Les services de l’Etat y font référence pour évoquer la hausse des LMR liée au chlordécone. Pourquoi l’Etat réagit-il cinq ans plus tard? Voici une autre question sans réponse à cette date.


Que dit la commission européenne?

Contactée par La1ère, la commission européenne dément toute hausse des limites maximales de résidus en 2013. “Pour le chlordécone, rien n’a changé, ni la manière de mesurer, ni le taux.”

Les LMR actuellement en vigueur pour le chlordécone protègeraient-elles suffisamment les populations guadeloupéenne et martiniquaise d’une contamination?
Selon l’ANSES, la hausse des LMR de chlordécone admissible dans les viandes et la volaille est un mauvais signal envoyé aux populations. Cependant, selon l’avis de l’ANSES rendu publique en décembre 2017, il serait inutile de les revoir à la baisse car les viandes et les volailles contrôlés concentrent des taux de chlordécone inférieurs respectivement à 100 mg/kg et 200 mg/kg. Il n’y aurait donc aucun impact pour la santé des consommateurs. Selon l’Anses, la priorité est de limiter la consommation de produits issus de “circuits non contrôlés”. Autrement dit, les produits cultivés dans les jardins familiaux ou achetés “sur les bords de route”.

Lors de son audition, Agnès Buzyn a identifié deux priorités: “développer les jardins familiaux après évaluation de la contamination des sols chez les particuliers” et “mieux identifier les sols contaminés” en Martinique et en Guadeloupe.

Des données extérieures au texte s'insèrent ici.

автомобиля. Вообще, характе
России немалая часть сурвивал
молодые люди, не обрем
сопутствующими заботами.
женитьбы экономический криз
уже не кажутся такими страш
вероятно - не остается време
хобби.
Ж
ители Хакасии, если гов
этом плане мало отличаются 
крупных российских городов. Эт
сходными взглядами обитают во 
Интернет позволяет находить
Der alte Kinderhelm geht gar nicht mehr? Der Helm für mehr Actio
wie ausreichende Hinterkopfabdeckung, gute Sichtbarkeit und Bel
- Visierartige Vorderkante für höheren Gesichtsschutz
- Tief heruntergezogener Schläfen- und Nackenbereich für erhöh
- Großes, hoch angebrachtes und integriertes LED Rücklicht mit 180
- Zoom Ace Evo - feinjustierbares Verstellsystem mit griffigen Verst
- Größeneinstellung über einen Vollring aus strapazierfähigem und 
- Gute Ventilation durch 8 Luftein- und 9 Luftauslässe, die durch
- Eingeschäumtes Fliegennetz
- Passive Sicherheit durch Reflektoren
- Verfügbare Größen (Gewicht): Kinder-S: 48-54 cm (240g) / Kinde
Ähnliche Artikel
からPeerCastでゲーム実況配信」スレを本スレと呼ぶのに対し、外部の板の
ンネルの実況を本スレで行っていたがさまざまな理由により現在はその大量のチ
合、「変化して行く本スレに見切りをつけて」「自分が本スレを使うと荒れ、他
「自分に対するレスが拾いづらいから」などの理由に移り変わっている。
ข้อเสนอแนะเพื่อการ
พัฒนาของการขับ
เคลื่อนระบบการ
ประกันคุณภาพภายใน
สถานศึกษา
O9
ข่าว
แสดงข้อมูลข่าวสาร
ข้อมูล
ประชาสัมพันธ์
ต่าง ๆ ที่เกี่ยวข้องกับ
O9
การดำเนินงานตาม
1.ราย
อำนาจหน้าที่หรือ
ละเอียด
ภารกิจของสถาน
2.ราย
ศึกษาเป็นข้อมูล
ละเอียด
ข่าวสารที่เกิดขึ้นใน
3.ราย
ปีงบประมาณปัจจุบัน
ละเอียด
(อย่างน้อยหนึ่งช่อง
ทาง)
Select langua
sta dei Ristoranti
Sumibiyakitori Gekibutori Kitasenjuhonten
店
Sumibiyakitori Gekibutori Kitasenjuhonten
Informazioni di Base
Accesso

Selon le professeur Luc Multignier, directeur de recherches à l’INSERM, relever les LMR est une aberration. “En tenant compte de la dangerosité du chlordécone, comment voulez-vous qu’on accepte d’augmenter l’exposition des populations?”  “Si on augmente les LMR dans les circuits commerciaux, rien n’empêchera d’avoir des taux de chlordécone cinq fois plus élevé dans la viande et dix fois plus élevé dans la volaille”. En d’autres termes, les éleveurs de boeufs et de volailles seraient autorisés à vendre leurs produits avec des taux de chlordécone plus importants."

Si un homme de 70 kg consomme 200 grammes de poulet contenant 200 mg/kg de chlordécone, son apport de pesticide sera de 40 mg/kg. Il dépasserait ainsi la dose journalière communément admise pour un humain, soit 0,5 µg/kg de poids corporel et par jour. C'est la valeur toxicologique de référence (VTR) admise par l'Anses.